By: Amr Alashaal, Regional Vice President, Middle East at A10 Networks
In the late ‘80s through the early ‘90s, network security was simple; once an entity (a person, a machine, a process) that was inside the envelope of your network and authenticated with your security service (typically the computer you were using) it was assumed that entity was, henceforth, trustworthy. This security architecture is called perimeter security. This architecture worked well because there were no external connections to your network and the network itself wasn’t complicated.
This simple security architecture couldn’t last for long. By the late ‘90s, these networks began connecting to the internet, paving the way for websites and email becoming mainstream. By the 2000s, hundreds of service providers began offering Software-as-a-Service (SaaS), which has become a strategic component of enterprise business operations. Now, the envelope of the network is no longer as clearly defined. Consequently, network security challenges became much more complex.
To sum up the state of network security to around 2010:
- The network no longer had a single, unbroken network perimeter. It had become “porous” to support mobile and remote workers, as well as business partners and new third-party services.
- “One and done” authentication of entities requesting access became inadequate for the new and more complex network security demands.
- You could no longer assume that anyone on your network, including your staff, could be trusted.
A Better Network Security Architecture
The realities of 21st-century enterprise networking required a new paradigm and in 2010, John Kindervag, an analyst at Forrester Research, wrote a paper that popularized the idea of the Zero Trust architecture. Over the next few years, as enterprise computing evolved to embrace cloud computing and the problems with perimeter security became more pressing, the concept of the Zero Trust architecture gained traction.
The fundamental concept of the Zero Trust architecture is simple: Never trust, always verify.
To reiterate, the Zero Trust security architectures are based on not trusting anyone or anything on your network. This means that network access is not granted without the network knowing exactly who you are. Moreover, every access attempt by any entity must be validated at multiple points throughout the network to make sure no unauthorised entity is moving vertically into or laterally within the network without being detected.
Making a Zero Trust network really work requires in-depth traffic inspection and analytics. Central to this is the use of SSL inspection solutions that decrypt and analyze encrypted network traffic (sometimes called “break and inspect”) to ensure policy compliance and maintain privacy standards.

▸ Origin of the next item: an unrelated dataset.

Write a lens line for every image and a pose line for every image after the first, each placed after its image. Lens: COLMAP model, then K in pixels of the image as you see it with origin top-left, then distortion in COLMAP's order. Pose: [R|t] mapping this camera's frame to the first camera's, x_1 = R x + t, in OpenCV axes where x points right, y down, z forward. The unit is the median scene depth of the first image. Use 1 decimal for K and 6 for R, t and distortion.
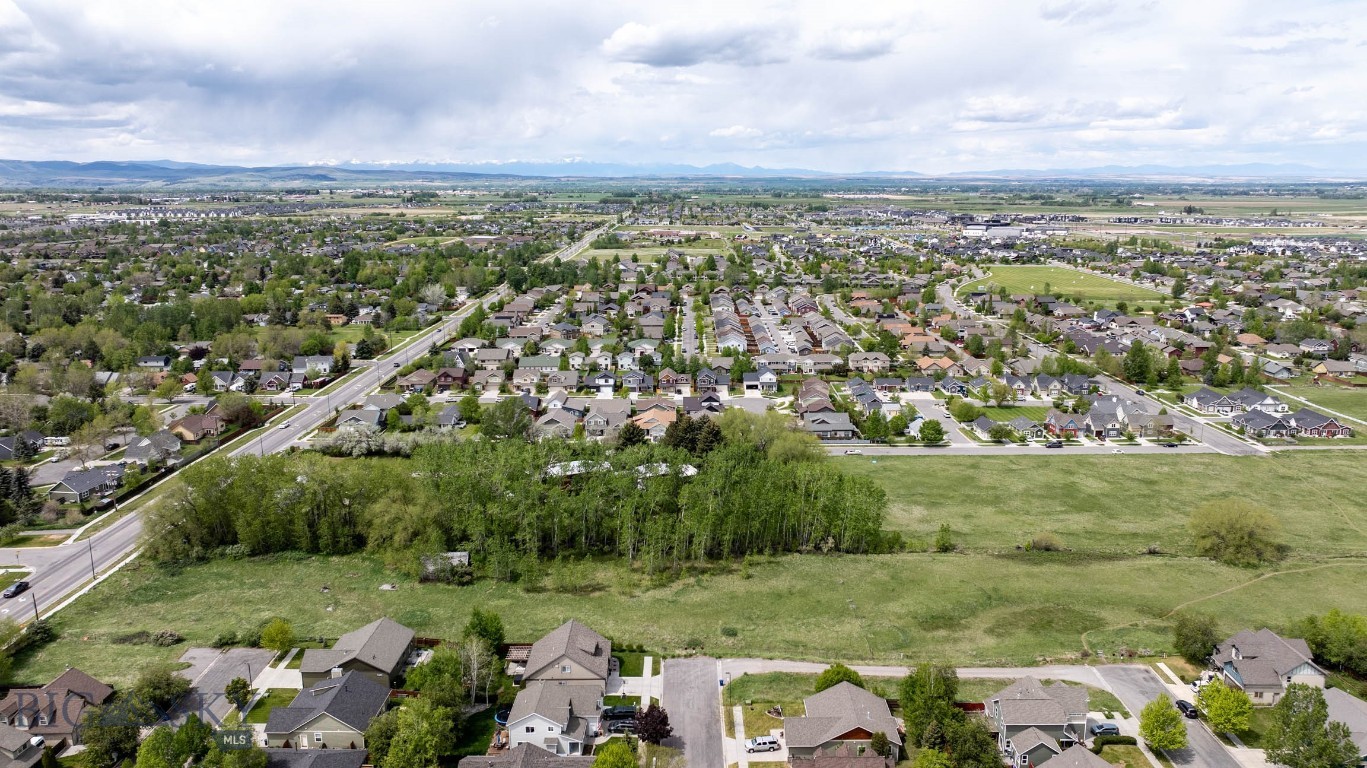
lens RADIAL K [[959.8, 0, 683.5], [0, 959.8, 384.0], [0, 0, 1]] dist [-0.058141, 0.077079]
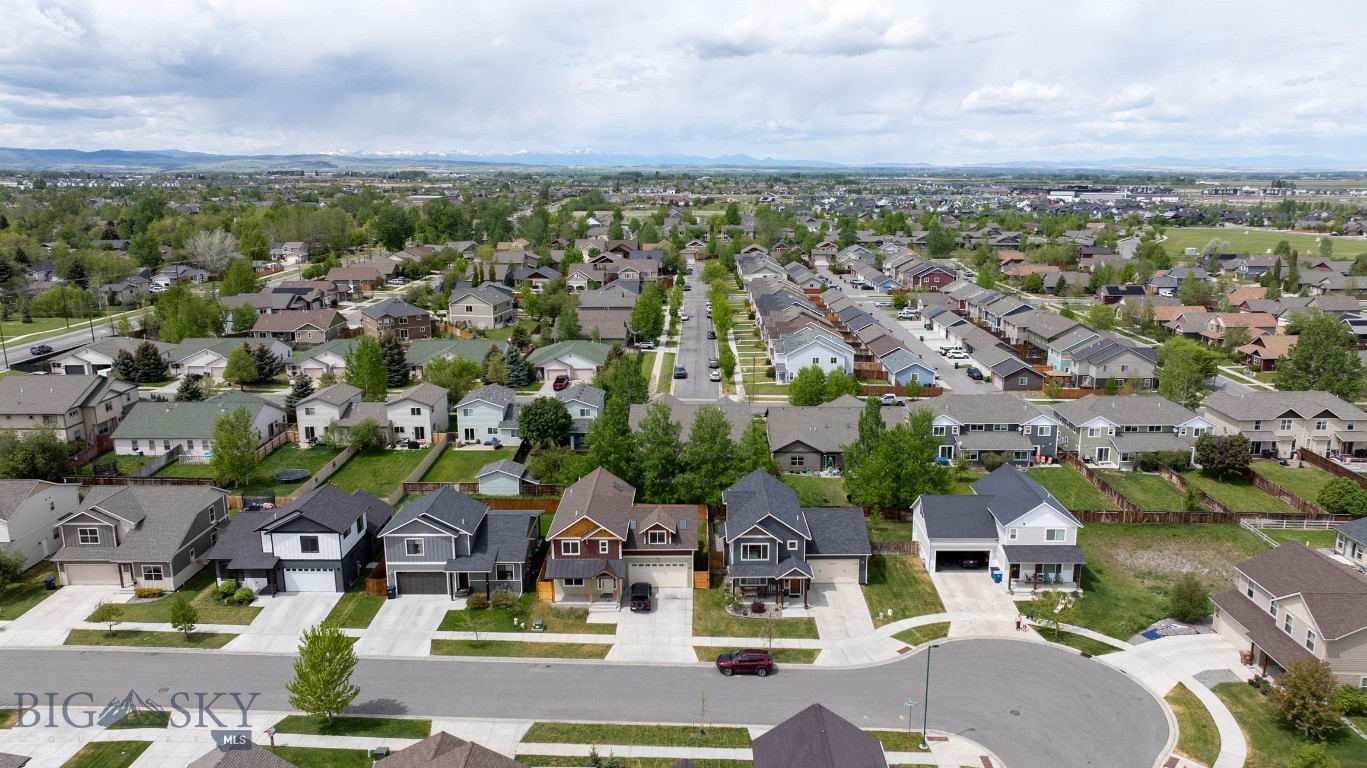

By monitoring encrypted traffic to detect suspicious network communications and malware payloads as well as attempts to exfiltrate controlled data, for example, credit card and social security numbers, SSL inspection makes it possible for the Zero Trust model to comprehensively do what it’s supposed to do – protect networks from both internal and external threats.
5 Reasons Why You Need to Migrate to a Zero Trust Security Architecture
If you haven’t started down the path of reengineering your network to become a Zero Trust network, here the five crucial reasons to do so:
- The complexity of your network—the number of users, where they work, the devices they use, the number of workloads, your use of SaaS, adoption of a hybrid cloud environment, and so on—is just going to increase. A Zero Trust network reduces the complexity of securing your assets and makes it much easier to isolate problems.
- Because the complexity of your network is increasing rapidly, your security perimeter will, and maybe already does, look like Swiss cheese. Consequently, the attack surface of the network has expanded and the only practical way to reduce your level of vulnerability is to start establishing micro-perimeters and micro-segments to regain control.
- Third-party services such as SaaS and PaaS can’t be trusted. It only takes a single breach of a single third-party service that’s overly trusted to compromise your network assets. Creating robust micro-perimeters around these services is an absolute must.
- The internet is, essentially, an unsecured network and cyberattacks from amateurs, organized crime, and hostile state actors are increasing rapidly. In addition, the costs of mitigating a breach or a ransomware attack have increased enormously. The financial risks have become profound and will become the driving force in IT budgeting.
- Insider threats have also increased rapidly. Managing a mix of employees working from home and from branch offices as well as providing access to suppliers and other business partners requires robust and well-structured security controls.
If you’ve started down the path to a Zero Trust network, are you moving fast enough? Could you move faster? Does the C-suite understand the issues and is it willing to fund a strategy that might be all that stands between business success and irreversible failure?
If you’ve not yet started to plan and implement a Zero Trust architecture, why not?